In the first place, the Respondent is facing charge of being knowingly concerned in fraudulent evasion or attempt at evasion of the “Prohibition” and not the first ingredient of this section referred to above i.e. evasion of any duty chargeable. Besides, on plain language of this section, it is obvious that the authorities can charge duty in respect of goods which have been so specified and at the rate mentioned in the Customs Tariff Act, 1975 or any other law for the time being in force for the goods imported into or exported from India. As mentioned earlier the prosecution has not produced any evidence on record to even remotely suggest that the goods which have been recovered from the residence of the Respondent were duty chargeable goods. In that sense, reliance placed on Section 12 of the Act will be of no avail to the Appellant.

8. Mr. Satpute then contends that Section 111 provides for confiscation of improperly brought goods and the goods which has been so recovered from the Respondent have already been confiscated by the authorities by following procedure established by law. This submission clearly over looks that the confiscation proceedings are independent of the criminal prosecution of the accused. In a given case, the goods such as in the present case can be confiscated but that does not mean that the prosecution would succeed on that basis without establishing the basic ingredients to make out the offence during the evidence in the criminal case against the accused. Reliance was placed on Section 111 Clause (d) and (1). However, even that is of no avail to the Appellant. Mr.

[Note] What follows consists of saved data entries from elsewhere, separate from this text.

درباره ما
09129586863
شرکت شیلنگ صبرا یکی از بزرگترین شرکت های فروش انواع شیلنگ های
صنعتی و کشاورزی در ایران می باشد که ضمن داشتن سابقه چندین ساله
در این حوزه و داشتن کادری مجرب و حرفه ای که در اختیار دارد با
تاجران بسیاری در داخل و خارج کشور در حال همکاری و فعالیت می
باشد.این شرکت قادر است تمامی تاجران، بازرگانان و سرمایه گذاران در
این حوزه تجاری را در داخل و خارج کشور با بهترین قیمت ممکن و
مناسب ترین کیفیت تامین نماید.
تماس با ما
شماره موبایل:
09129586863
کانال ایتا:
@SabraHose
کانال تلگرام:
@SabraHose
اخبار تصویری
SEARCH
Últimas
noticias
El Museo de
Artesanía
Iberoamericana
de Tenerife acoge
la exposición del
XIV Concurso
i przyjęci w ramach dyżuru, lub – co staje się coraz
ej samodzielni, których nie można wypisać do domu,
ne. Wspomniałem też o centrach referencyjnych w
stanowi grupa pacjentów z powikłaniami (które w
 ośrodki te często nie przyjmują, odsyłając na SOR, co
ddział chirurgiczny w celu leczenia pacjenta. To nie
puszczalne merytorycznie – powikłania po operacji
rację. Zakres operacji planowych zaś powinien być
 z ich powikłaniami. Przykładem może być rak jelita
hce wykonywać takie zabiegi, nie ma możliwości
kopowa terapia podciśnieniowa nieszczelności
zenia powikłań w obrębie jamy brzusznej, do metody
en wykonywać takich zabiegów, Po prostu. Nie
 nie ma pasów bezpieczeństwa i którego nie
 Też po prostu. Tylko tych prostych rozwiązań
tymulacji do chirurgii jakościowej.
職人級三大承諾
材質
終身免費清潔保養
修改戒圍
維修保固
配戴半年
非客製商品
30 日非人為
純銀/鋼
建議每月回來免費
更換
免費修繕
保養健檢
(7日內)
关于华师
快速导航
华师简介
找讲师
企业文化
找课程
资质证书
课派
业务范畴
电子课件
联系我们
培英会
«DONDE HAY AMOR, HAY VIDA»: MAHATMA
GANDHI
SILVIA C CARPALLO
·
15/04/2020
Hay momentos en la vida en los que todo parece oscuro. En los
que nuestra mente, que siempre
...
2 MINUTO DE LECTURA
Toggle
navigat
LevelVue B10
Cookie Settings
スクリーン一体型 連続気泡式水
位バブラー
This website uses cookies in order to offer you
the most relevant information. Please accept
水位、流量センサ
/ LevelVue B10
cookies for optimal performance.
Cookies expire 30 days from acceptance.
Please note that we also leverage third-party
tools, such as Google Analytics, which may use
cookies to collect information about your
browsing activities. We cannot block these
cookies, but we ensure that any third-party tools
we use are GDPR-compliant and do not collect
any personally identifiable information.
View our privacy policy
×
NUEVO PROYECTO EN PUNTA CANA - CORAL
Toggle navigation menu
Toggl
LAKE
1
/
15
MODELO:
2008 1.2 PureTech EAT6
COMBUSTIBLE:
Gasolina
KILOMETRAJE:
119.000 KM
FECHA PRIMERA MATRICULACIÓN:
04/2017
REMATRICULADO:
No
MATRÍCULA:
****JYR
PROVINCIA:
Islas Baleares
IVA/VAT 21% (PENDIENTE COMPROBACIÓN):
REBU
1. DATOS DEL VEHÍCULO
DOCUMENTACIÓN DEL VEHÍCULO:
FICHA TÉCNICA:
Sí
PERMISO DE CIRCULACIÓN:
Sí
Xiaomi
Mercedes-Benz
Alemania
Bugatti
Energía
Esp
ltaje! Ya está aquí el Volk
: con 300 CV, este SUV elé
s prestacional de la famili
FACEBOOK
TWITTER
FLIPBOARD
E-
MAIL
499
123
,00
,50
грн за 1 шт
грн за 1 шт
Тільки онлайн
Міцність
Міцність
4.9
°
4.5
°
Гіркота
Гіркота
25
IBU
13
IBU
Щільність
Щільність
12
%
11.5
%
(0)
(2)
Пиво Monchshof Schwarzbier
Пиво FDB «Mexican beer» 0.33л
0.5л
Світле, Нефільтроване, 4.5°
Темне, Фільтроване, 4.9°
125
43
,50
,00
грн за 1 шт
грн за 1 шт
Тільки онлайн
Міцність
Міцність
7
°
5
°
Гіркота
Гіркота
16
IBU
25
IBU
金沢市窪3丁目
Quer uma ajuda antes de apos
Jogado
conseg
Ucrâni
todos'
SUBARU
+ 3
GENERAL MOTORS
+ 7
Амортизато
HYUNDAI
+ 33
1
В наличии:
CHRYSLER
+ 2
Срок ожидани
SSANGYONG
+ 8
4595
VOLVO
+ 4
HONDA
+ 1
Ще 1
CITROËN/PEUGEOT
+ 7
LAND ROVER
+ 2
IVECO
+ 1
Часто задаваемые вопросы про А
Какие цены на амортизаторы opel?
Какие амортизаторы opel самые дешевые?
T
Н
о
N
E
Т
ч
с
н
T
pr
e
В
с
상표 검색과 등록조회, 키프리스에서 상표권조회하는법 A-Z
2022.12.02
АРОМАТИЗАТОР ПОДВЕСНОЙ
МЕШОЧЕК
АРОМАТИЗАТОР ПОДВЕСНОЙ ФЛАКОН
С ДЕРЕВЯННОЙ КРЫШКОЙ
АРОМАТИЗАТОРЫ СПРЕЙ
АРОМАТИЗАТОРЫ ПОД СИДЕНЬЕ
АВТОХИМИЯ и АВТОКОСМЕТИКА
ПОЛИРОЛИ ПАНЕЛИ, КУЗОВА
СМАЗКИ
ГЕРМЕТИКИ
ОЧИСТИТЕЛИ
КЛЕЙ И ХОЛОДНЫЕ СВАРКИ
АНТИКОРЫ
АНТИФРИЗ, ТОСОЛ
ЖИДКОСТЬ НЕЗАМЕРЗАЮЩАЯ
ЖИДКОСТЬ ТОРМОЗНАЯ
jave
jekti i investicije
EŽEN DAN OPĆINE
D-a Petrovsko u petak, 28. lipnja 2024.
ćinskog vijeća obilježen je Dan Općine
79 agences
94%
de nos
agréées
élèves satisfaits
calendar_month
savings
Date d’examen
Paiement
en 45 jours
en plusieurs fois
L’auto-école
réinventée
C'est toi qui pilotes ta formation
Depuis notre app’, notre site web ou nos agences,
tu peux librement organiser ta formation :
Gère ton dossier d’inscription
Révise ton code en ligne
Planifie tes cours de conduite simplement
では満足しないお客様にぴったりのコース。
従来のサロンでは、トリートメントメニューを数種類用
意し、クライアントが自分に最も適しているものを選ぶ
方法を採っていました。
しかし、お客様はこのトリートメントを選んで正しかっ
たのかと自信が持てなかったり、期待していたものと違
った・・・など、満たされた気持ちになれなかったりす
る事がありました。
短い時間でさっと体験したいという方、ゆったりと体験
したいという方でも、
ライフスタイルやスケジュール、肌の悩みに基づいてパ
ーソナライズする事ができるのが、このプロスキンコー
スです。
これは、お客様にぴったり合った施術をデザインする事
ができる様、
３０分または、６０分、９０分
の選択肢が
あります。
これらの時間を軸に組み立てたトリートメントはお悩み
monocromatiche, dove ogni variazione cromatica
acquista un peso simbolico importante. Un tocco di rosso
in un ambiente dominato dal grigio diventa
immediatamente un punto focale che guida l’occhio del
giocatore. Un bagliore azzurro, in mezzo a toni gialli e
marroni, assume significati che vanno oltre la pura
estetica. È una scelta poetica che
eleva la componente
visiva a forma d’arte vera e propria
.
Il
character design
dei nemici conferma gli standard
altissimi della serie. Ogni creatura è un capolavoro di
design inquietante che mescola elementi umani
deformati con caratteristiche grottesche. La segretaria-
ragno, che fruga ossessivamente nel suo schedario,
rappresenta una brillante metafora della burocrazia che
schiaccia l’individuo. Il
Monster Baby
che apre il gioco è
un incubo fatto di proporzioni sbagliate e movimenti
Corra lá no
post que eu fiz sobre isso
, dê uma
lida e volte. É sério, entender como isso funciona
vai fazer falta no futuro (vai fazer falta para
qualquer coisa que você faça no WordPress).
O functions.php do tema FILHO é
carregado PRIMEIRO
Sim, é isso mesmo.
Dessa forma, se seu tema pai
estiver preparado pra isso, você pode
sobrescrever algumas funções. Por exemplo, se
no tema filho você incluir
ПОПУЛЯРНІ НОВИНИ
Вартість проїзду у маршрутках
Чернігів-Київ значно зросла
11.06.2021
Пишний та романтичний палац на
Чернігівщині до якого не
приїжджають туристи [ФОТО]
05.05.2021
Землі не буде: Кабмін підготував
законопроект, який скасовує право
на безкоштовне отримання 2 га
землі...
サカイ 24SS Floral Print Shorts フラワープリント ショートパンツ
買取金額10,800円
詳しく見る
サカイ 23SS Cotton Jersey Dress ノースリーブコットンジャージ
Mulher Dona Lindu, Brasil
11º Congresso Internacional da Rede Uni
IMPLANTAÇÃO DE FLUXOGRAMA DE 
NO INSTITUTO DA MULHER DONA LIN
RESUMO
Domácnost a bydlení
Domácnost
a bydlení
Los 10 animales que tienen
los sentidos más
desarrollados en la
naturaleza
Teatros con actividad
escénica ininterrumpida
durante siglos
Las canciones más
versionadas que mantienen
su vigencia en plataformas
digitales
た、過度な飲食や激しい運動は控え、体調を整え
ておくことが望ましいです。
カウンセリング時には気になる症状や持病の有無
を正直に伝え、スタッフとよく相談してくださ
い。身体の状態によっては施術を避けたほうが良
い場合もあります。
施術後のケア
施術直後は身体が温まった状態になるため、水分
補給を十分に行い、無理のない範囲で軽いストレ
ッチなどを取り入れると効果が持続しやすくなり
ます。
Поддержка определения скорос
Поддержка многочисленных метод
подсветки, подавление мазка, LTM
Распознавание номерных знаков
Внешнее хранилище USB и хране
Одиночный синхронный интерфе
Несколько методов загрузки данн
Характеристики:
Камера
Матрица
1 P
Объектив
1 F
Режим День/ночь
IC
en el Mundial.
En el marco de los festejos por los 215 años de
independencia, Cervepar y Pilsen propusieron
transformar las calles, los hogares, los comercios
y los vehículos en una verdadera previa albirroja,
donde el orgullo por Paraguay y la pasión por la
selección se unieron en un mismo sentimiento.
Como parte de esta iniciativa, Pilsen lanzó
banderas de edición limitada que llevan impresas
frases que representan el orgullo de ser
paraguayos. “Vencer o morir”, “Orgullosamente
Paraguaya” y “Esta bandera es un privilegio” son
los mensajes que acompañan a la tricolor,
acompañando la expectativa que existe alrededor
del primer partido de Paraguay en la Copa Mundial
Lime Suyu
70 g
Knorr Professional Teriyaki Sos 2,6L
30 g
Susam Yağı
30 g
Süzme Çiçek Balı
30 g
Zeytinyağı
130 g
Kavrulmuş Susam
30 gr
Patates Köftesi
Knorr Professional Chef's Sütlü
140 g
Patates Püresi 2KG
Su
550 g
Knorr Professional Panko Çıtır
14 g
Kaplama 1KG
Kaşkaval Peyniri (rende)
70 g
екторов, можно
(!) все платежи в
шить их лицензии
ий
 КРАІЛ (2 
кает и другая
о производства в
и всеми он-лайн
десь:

Dhakephalkar has rightly contended that to attract Section 111(d) or for that matter Clause (1) of that section, the prosecution will have to establish that the goods were prohibited or dutiable goods under the Act or any other law time being in force. As mentioned earlier, since no evidence in that behalf has been brought on record, the question of invoking those clauses in the fact situation of the present case does not arise.

9. Accordingly, I have no hesitation in affirming the conclusion reached by the Trial Court that no offence under Section 135(1)(a)(ii) has been made out against the Respondent.

10. That takes me to the second charge against the Respondent in respect of offence under Section 135(1)(b)(ii). To attract this provision, it is necessary for the prosecution to establish that the accused is in possession or in any way depositing, harbouring, keeping, concealing, selling or purchasing in any other manner dealing with any goods which he knew or reason to believe were liable to confiscation under Section 111 of the Customs Act. To establish the charge under this provision, once again, the prosecution is required to establish that the goods recovered from the Respondent from his residence were dutiable goods or prohibited goods. It is only then the legal presumption would come into play and the burden of proving the fact that the goods so recovered are not smuggled goods would shift on the accused. In other words, the prosecution is required to establish that the goods seized from the accused are not only foreign made goods but also that they were dutiable goods or prohibited goods. In the present case, no evidence has been adduced that the goods found from the Respondent were either dutiable goods or prohibited goods in law. Therefore, even this charge is not established against the Respondent. Accordingly, the prosecution against the Respondent would fail.

11. To my mind, the Trial Court has rightly observed several infirmities in the prosecution evidence and which were striking infirmities so as to give benefit to the Respondent-accused. In view of the above reasoning, the two decisions relied upon by the Appellant to contend that statement of the accused recorded under Section 108 of the Act is substantive piece of evidence would be of no avail.

12. Taking over all view of the matter, I see no reason to interfere with the order of acquittal recorded by the Trial court in favour of the Respondent. This appeal is devoid of merit and the same would fail. Hence, dismissed.